У Андрея Петровича было много врагов, как у любого хозяина, силой удерживавшего свою власть. Однажды поздно вечером, торопясь вернуться в общагу, где она осталась почти одна, — все, кто мог, разъехались на летние каникулы, — и пробегая мимо какого-то кафе, Эльга увидела, как к крыльцу подъезжает почти неразличимая в темноте «тойота», и вывалившиеся оттуда люди открывают стрельбу.
Как в каком-нибудь бесконечном сериале про ментов, что так любила смотреть в своей каморке вахтёрша общаги Наталь-Пална.
Эльга не знала, что кафе принадлежит Андрею Петровичу, не знала, что сам он со своими людьми находится внутри. Автоматная очередь прогрохотала совсем рядом с нею, что-то сильно ударило её в грудь, отбрасывая к стене, а мир вокруг померк и исчез.
Она даже не успела толком сообразить, что происходит и совсем не успела испугаться.
Вновь открыв глаза, Эльга увидела перед собой спокойное, с резкими чертами лицо немолодого мужика. Левый висок его пересекал белёсый шрам, спускаясь на щёку, а взгляд светло-карих глаз был немигающим и пронзительным, как у беркута.
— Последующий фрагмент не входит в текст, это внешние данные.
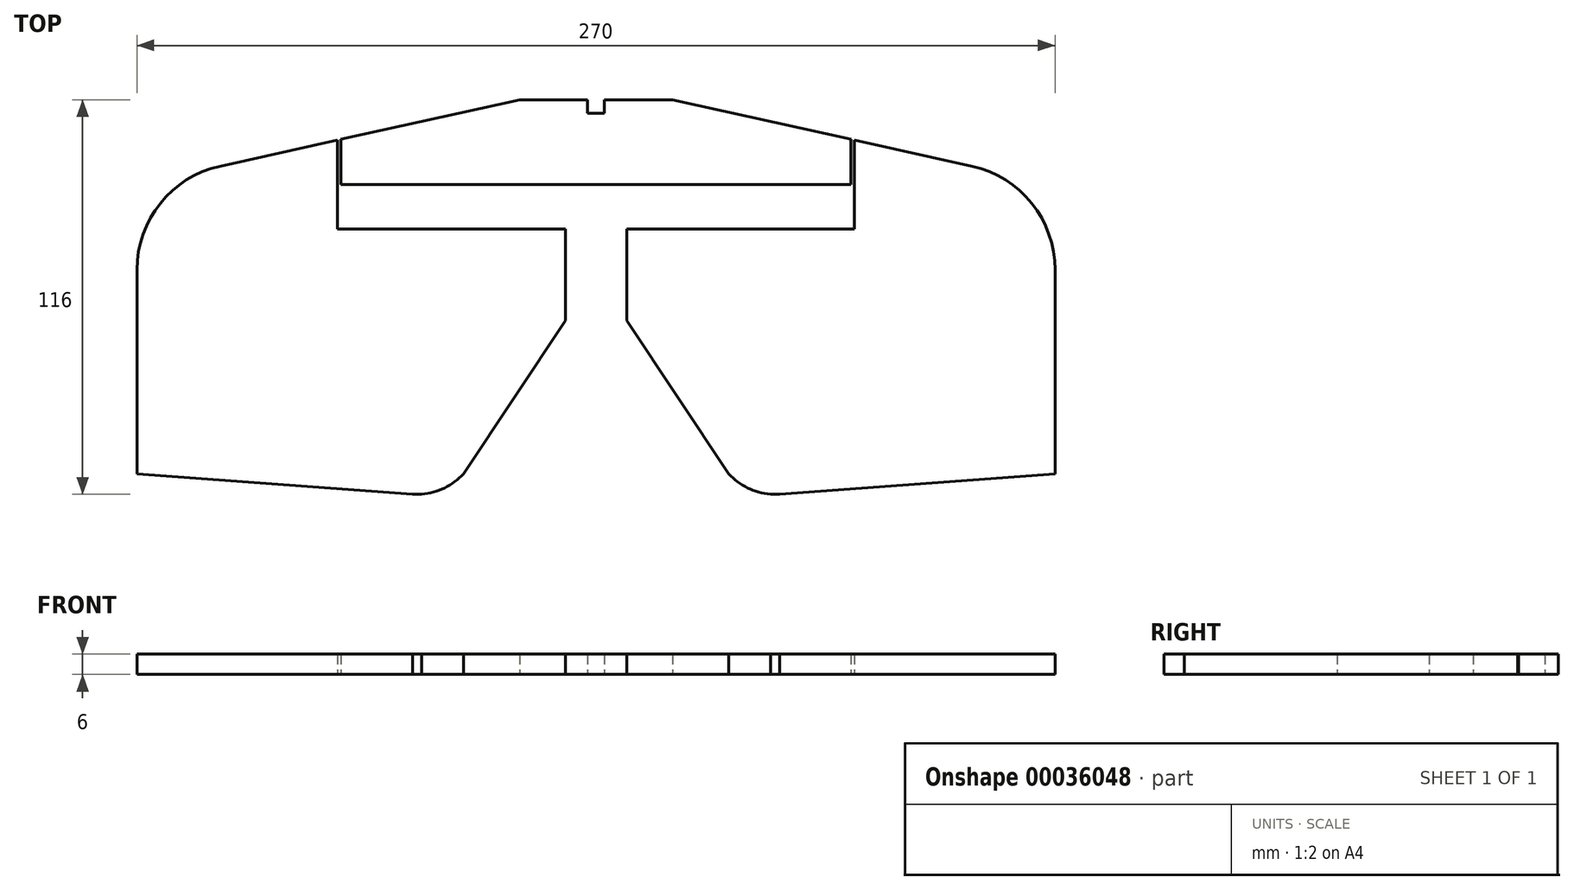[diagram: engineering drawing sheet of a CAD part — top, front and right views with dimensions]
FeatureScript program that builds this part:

— Привет, — весело сказал мужик. — Меня зовут Андрей Петрович. Ситников. А тебя?
Эльга облизала сухие губы и сипло выдавила:
— Эльга.
У неё отчаянно ныли рёбра — с левой стороны, под сердцем, и она незаметно провела по левому боку рукой, ища бинты. Но на ней была та же старенькая клетчатая рубашка на голое тело, джинсы, и никаких бинтов. Она огляделась и обнаружила, что лежит на чёрном кожаном диване, над которым тускловато горели затейливые светильники. Значит, не больница.
Мужик с интересом наблюдал за ней своими прищуренными хищными глазами.
— Нет, это не больница, — всё так же весело сказал он, будто отвечая на её последнюю мысль. — Тебе больница ни к чему — на тебе ни царапинки, синяки только. Даже рёбра не сломаны. А ведь тебя очередью зацепило — прямо под сердце, милка.
Эльга сглотнула.
Она сразу же поверила в это невероятное — не ужаснувшись, не удивившись. Ведь это же Сангия-мама дала ей свой дар.
Мужик продолжал испытующе смотреть ей в лицо, ища, как видно, на нём этот ужас и удивление, но так и не нашёл.
Протянув большую загорелую руку, он без церемоний дёрнул в стороны полы её рубашки, и Эльга едва успела поймать его за широкое запястье, на котором синела татуировка, и сжать из всех сил.
Так они и застыли, меряя друг друга взглядами. Наконец она разжала пальцы, а он неторопливо убрал руку и врастяжку проговорил:
— А теперь расскажи-ка мне, как ты выжила, милка. Иначе пожалеешь, что выжила.
Внутренности у Эльги противно скрутились холодным ужом, но глаз она не отвела.
— Сангия-мама спасла меня, — полушёпотом, но ровно проговорила она. — И я не Милка. Я Эльга.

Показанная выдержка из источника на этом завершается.